И мы, покачав головами, пошли в разные стороны. А я еще пообещал тогда себе: когда придет Победа, непременно написать, чтобы люди знали, чтобы они не забывали об этом, и про блокаду, и про эту встречу, и, самое обязательное, про детей-блокадников.

И еще рассказ из жизни военного Ленинграда.

Сумеречным зимним днем мы с писателем Николаем Корнеевичем Чуковским — оба были офицерами — пошли разыскивать нужного Николаю Корнеевичу летчика, прибывшего на короткий срок с фронта в Ленинград.

Идти было далеко, через Неву, за Невский, в Столярный переулок. Летчик по телефону сказал свой адрес и предупредил, что пробраться к нему будет не так-то просто.
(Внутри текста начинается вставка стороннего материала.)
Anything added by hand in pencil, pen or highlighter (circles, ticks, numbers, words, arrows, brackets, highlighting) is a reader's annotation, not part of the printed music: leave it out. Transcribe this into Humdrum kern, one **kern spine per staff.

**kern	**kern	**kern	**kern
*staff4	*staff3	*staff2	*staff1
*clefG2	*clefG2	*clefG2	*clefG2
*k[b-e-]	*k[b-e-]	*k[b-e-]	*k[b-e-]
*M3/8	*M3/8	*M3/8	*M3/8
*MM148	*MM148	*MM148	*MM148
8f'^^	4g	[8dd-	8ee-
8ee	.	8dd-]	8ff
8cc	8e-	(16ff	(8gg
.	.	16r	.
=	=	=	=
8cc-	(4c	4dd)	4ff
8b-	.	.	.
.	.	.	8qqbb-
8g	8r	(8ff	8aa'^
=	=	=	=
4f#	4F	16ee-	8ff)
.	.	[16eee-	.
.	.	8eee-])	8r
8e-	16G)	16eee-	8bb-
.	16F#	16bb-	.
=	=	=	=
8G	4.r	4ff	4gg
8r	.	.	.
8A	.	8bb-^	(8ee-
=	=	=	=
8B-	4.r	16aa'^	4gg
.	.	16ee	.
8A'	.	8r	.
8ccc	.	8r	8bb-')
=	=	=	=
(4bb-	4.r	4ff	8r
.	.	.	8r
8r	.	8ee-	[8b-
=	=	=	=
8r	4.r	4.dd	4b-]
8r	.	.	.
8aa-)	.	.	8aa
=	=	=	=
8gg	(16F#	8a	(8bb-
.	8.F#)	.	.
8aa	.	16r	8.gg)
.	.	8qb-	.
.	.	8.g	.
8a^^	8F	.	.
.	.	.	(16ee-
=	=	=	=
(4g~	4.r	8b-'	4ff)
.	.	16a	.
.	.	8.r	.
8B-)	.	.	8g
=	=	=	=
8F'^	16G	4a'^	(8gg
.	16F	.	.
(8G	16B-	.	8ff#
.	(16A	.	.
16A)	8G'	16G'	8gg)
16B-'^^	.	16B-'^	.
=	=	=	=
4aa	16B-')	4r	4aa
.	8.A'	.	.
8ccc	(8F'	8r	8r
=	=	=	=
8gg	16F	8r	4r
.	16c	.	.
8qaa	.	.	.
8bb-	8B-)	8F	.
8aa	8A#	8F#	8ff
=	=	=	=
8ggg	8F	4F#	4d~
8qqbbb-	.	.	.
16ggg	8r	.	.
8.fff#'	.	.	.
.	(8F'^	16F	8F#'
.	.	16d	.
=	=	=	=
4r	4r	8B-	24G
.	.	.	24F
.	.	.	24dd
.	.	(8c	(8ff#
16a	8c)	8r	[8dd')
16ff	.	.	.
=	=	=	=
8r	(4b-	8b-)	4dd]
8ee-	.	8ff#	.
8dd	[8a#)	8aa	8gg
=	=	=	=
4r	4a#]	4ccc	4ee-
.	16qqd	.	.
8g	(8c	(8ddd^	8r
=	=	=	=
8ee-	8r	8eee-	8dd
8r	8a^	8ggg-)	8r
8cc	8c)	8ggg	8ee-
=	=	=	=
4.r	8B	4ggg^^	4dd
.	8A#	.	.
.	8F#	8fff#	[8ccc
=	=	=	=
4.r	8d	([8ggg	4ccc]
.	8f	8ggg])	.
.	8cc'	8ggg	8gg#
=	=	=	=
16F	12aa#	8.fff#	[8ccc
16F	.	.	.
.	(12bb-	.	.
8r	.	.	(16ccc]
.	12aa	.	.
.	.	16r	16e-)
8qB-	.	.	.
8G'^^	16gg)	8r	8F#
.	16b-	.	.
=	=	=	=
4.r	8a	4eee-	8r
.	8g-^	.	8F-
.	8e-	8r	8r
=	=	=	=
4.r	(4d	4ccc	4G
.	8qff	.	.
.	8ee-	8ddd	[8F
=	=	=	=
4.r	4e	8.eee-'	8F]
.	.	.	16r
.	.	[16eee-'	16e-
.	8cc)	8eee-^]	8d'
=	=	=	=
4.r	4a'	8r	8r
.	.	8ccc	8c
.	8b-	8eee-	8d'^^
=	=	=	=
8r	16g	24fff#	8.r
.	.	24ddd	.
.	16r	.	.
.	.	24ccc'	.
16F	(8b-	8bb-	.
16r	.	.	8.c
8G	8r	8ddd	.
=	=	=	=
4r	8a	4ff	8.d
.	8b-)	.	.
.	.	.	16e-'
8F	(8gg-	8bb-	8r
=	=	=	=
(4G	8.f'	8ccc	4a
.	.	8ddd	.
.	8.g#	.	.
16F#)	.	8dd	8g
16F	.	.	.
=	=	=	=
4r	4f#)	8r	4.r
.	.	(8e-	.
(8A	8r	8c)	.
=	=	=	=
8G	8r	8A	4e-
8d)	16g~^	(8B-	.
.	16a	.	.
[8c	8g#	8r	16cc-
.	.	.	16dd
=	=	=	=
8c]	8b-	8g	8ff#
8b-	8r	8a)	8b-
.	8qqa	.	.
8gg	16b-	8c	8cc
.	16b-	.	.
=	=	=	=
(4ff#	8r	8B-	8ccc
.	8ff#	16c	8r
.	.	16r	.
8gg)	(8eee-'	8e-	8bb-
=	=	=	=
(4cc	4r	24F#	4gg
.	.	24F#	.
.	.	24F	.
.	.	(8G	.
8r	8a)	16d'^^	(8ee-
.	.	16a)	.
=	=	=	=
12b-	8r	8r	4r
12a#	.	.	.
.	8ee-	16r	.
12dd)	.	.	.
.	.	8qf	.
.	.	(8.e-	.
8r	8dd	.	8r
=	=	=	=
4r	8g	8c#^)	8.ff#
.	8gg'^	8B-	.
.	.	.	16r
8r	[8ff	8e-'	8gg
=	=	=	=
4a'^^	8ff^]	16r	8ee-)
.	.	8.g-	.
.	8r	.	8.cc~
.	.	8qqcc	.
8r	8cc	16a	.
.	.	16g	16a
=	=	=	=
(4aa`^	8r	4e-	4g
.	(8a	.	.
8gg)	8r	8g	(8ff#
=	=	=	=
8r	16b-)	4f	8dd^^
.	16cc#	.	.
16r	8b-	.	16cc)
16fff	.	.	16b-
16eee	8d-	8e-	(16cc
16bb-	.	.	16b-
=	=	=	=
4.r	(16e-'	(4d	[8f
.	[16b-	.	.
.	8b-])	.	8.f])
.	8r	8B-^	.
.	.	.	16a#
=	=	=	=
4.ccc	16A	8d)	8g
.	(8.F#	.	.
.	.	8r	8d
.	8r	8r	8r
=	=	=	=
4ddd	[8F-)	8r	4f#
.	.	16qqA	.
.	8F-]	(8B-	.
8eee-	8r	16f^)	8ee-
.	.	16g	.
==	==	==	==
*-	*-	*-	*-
Он остановился у своей сестры, а та живет в разбомбленном доме. Там есть полуразрушенные лестничные пролеты, подниматься надо осторожно.

Наконец мы разыскали шестиэтажный дом и, поразмыслив, вступили на лестницу справа. В абсолютной темноте не было ничего видно. Мы даже постояли минуту перед дверью. На дворе, когда приглядишься, чуть мерцал пушистый снег, на котором не было ни копоти, ни грязи, ни следов — только три или четыре узенькие четкие тропочки, а там, в щели, за вмерзшей в снег и незакрывающейся дверной створкой, стояла такая чернота, что нырнуть в нее было страшно, как в холодную прорубь.